Does anybody have any idea what could possibly be doing this damage on my shed. It’s on all four corners. I have enclosed the four corner pictures.


----------



## joed (Mar 13, 2005)

My guess would be squirrels.


----------



## Steve2444 (Sep 28, 2020)

joed said:


> My guess would be squirrels.


I've never seen that kind of damage, not even from squirrels, but if I had to guess I would agree with squirrels teething.


----------



## Bud9051 (Nov 11, 2015)

Do those soffit panels lift up enough that a squirrel could push his way in?

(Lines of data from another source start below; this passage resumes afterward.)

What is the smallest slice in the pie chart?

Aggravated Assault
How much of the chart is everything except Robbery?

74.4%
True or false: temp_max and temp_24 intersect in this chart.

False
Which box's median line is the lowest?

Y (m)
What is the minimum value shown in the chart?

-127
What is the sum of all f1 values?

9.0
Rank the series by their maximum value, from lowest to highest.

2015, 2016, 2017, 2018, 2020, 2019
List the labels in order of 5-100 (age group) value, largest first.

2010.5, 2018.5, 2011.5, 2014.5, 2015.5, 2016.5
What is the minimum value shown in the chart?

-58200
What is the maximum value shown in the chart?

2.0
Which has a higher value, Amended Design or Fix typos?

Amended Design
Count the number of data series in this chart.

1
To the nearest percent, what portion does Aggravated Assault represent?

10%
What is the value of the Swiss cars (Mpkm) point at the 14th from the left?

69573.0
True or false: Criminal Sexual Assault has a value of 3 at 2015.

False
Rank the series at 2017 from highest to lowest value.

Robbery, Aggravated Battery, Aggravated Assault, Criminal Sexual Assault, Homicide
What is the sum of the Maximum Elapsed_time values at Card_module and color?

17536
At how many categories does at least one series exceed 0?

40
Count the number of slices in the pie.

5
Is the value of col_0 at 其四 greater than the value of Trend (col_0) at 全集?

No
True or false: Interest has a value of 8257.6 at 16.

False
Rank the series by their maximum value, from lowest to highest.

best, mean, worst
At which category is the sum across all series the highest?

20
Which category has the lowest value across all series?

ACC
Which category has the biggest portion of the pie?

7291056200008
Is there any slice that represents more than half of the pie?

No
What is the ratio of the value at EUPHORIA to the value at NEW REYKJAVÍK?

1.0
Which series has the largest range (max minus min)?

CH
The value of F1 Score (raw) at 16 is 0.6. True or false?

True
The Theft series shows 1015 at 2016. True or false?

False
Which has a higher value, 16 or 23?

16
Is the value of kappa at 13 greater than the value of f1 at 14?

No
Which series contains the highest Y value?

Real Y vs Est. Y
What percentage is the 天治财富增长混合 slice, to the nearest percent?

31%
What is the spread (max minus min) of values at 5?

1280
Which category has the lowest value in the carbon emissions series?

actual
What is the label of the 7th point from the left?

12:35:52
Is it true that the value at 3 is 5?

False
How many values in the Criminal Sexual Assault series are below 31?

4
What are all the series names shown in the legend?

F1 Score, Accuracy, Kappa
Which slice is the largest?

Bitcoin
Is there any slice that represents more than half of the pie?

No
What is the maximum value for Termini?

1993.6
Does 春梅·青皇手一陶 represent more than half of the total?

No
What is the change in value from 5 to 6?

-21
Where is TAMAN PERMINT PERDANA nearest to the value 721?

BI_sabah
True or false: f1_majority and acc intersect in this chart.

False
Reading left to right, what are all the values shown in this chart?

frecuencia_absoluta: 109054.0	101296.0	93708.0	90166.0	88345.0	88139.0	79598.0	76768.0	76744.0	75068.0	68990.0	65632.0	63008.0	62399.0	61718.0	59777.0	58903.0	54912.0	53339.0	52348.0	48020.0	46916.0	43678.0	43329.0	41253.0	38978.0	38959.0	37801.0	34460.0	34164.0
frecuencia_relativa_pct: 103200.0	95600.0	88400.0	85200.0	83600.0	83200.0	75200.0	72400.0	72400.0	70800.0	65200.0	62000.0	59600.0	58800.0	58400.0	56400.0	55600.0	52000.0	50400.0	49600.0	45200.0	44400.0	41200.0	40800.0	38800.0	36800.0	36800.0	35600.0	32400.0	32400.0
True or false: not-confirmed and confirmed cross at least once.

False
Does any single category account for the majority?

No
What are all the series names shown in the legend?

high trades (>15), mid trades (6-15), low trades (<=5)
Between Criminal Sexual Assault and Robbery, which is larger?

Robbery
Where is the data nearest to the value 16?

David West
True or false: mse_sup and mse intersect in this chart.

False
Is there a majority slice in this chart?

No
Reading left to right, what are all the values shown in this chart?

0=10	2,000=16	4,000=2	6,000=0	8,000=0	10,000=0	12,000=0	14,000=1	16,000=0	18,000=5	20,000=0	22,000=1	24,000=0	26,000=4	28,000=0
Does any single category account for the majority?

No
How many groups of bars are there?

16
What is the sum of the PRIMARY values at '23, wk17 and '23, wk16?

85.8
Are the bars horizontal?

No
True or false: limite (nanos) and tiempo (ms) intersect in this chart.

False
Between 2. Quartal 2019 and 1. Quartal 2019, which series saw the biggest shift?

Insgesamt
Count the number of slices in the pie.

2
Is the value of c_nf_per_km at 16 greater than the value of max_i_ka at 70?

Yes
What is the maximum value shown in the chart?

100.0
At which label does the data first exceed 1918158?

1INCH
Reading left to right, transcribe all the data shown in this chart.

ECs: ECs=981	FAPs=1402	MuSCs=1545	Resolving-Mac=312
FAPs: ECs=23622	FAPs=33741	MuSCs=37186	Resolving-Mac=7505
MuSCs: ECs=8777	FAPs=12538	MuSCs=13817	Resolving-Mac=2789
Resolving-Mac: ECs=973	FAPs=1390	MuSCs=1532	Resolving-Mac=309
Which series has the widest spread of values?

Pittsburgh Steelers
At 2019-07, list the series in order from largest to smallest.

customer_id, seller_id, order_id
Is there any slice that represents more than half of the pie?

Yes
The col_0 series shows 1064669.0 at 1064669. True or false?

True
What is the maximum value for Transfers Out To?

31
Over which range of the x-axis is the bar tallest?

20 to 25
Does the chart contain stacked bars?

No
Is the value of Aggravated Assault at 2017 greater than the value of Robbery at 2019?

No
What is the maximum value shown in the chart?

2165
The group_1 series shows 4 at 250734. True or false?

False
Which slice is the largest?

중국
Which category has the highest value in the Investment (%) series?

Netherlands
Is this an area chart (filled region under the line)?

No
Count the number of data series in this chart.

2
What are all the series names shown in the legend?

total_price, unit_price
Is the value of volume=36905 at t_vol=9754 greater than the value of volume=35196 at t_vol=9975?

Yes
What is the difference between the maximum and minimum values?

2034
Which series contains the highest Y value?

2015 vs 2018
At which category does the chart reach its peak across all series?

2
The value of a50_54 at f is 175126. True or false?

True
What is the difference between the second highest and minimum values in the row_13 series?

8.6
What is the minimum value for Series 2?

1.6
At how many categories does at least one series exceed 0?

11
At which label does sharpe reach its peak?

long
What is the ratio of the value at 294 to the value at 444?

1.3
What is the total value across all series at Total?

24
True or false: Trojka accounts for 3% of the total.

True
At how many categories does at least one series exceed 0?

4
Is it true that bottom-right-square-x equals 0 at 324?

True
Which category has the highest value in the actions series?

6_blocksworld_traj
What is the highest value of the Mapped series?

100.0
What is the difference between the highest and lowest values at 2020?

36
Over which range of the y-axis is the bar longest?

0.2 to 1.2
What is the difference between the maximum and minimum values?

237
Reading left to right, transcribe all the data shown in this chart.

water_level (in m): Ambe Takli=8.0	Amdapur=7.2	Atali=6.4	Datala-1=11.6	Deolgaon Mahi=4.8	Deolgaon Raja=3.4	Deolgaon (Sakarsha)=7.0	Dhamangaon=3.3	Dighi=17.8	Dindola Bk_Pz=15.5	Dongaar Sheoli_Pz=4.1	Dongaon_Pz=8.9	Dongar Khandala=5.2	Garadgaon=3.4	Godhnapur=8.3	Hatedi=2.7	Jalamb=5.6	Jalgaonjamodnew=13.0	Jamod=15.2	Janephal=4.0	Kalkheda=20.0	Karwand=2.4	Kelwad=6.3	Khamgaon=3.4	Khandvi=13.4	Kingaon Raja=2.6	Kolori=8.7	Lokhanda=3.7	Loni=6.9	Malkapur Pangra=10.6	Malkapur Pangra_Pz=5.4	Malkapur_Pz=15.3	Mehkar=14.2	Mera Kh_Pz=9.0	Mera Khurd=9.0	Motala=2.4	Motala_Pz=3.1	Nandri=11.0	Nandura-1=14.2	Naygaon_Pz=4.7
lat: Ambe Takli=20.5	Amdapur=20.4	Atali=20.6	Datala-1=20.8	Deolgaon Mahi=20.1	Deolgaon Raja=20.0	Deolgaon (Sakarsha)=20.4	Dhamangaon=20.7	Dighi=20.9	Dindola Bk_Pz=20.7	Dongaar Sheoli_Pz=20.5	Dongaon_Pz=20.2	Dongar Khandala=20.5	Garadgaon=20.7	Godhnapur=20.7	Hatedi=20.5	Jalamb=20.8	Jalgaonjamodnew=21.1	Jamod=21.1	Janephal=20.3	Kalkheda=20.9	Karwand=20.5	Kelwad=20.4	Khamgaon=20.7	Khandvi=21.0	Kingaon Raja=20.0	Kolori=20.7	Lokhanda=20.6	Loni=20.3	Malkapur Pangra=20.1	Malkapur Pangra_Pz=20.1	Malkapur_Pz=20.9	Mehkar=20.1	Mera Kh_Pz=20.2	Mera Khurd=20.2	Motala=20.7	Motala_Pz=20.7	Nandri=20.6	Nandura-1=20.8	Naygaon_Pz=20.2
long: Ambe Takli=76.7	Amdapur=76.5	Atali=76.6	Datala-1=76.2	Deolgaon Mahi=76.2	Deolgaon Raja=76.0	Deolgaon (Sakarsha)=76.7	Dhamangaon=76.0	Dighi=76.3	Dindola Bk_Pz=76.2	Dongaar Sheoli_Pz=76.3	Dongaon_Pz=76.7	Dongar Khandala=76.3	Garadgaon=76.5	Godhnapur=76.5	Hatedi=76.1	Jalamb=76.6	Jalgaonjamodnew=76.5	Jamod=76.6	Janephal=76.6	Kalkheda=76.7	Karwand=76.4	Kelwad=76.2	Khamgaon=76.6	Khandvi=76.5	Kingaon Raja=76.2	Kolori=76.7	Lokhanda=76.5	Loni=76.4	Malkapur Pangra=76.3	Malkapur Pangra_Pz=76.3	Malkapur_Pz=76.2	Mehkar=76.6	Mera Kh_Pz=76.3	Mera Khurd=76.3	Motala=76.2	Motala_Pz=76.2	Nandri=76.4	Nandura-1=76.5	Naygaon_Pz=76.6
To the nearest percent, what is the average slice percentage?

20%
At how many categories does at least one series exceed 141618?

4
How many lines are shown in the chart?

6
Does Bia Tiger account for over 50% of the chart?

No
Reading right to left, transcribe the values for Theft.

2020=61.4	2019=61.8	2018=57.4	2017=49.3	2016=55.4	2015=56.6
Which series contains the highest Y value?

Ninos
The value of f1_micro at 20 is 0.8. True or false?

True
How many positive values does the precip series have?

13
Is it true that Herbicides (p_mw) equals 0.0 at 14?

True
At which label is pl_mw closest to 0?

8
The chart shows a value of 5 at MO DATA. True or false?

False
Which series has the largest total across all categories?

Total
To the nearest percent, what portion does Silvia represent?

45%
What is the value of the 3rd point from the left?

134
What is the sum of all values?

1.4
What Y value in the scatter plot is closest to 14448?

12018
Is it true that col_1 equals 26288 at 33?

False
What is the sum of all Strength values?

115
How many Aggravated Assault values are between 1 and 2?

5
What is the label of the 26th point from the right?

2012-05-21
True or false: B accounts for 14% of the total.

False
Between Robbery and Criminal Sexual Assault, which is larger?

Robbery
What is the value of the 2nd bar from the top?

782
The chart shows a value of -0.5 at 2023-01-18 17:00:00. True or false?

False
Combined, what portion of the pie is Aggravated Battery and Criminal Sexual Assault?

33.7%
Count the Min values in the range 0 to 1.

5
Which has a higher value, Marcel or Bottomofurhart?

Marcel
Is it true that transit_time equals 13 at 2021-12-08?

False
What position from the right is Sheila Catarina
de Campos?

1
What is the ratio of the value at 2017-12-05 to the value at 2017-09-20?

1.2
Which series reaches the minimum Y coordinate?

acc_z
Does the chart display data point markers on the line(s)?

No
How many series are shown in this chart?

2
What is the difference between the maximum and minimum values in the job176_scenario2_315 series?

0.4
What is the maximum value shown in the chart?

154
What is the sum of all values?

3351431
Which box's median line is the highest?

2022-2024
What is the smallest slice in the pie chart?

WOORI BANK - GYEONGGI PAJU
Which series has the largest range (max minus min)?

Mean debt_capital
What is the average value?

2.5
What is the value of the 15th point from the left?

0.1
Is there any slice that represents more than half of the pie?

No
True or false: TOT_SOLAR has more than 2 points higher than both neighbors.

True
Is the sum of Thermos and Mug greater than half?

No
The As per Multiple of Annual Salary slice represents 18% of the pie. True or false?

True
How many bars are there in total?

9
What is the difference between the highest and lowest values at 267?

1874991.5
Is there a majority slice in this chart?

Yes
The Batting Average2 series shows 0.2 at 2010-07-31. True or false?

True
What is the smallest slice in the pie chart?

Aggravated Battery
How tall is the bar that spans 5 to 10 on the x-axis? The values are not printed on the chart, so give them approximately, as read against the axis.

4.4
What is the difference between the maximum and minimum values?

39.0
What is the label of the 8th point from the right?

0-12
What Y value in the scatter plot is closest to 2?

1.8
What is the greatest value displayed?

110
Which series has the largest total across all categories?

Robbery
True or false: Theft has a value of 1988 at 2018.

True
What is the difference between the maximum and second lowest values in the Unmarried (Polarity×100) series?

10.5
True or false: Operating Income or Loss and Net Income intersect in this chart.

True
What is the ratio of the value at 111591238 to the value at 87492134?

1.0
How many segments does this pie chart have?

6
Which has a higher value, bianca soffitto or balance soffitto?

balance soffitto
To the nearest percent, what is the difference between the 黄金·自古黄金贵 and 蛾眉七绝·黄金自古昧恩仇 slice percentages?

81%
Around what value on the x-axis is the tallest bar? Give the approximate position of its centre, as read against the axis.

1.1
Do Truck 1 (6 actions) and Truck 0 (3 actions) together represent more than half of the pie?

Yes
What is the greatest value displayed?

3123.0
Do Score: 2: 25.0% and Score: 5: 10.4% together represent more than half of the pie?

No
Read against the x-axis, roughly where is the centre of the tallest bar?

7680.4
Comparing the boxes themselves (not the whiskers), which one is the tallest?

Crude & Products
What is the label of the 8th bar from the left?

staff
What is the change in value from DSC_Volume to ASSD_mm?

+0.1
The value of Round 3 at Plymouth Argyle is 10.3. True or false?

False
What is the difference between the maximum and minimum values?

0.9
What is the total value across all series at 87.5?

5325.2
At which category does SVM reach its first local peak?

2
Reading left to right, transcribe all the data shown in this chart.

I suspect squirrels also and suspect they are getting into the attic or what ever is in there.

Bud


----------



## John Smith_inFL (Jun 15, 2018)

have you seen or heard the Pileated Woodpecker in your area ?
I've seen damage like that from those birds that are after carpenter bee larvae in the wood.
they can destroy soft wood in a very short time. (just a guess)


----------



## lenaitch (Feb 10, 2014)

It looks like gnawing to me. Squirrels, porcupine, etc. Possibly bats but I doubt it. Woodpeckers, sapsuckers, etc. will leave beak marks, usually round. Any Pileated damage I have seen will leave a pile of wood chips on the ground as they use their beaks to pry off wood to give them deeper access and you end up with big holes.


----------



## Missouri Bound (Apr 9, 2011)

I have a bird feeder and bird bath on the upper deck of my home.
The squirrels climb the door jamb below the deck to get there.
The also chew the railing the bird bath is on.
Your damage looks very familiar.


----------



## Brook38 (Apr 7, 2021)

You can't rule out badgers. If you find any dung pits or digging marks below the fences, then it's clear that the badgers damaged your shed.


----------



## Domo (Nov 9, 2018)

If the soffit can be pushed up anywhere in that vicinity I'd suspect rats or bats. To me it doesn't quite look like beak exploration in the wood.

I recently found a spot under and eave where a local feral cat would get on the roof (tearing up our screen porch) and get into the attic. Fixed it once, but worked on it twice (do the math). I didn't know it was a cat until I affixed a large rat glue trap near the pushed up soffit and then found some fur and a paw print in the glue. (In the middle of one night there was a freaked out commotion on the roof, along the gutter and down to the ground - it was the cat dislodging itself from the glue trap.)

I don't see any residual fur/hair or feathers in the locality (perhaps on the ground - so, I'd buy some glue traps and see what the critter leaves behind and then plan accordingly.


----------



## Nik333 (Mar 1, 2015)

It does look like cat, except that the cat would have to stand on something. I have a cat named Minki, AKA Shredder. If need be, I'm sure he could get us out of a locked house.They stretch as tall as they can to scratch. It leaves a message to other cats. Any cougars around? Just kidding, I hope. Did they catch that tiger?

There are some good sites of photos of animal marks in wood on the Internet.


----------



## Nik333 (Mar 1, 2015)

.


----------



## DoomsDave (Dec 6, 2018)

Brook38 said:


> You can't rule out badgers. If you find any dung pits or digging marks below the fences, then it's clear that the badgers damaged your shed.



Wow, @Myvalk99 that is freaky!

It's too high and much much too extensive to be cats. Cats just give a token scratch, and make marks. Badgers are burrowing ground dwellers.

That wood looks very compromised, like it's been rotten for a while. Maybe replace it and keep an eye and see what happens?

I'm certainly curious.


----------



## Nik333 (Mar 1, 2015)

DoomsDave said:


> Cats just give a token scratch, and make marks.


Not mine! Their work looks just like that. But, there may be more Wildcat in mine.


----------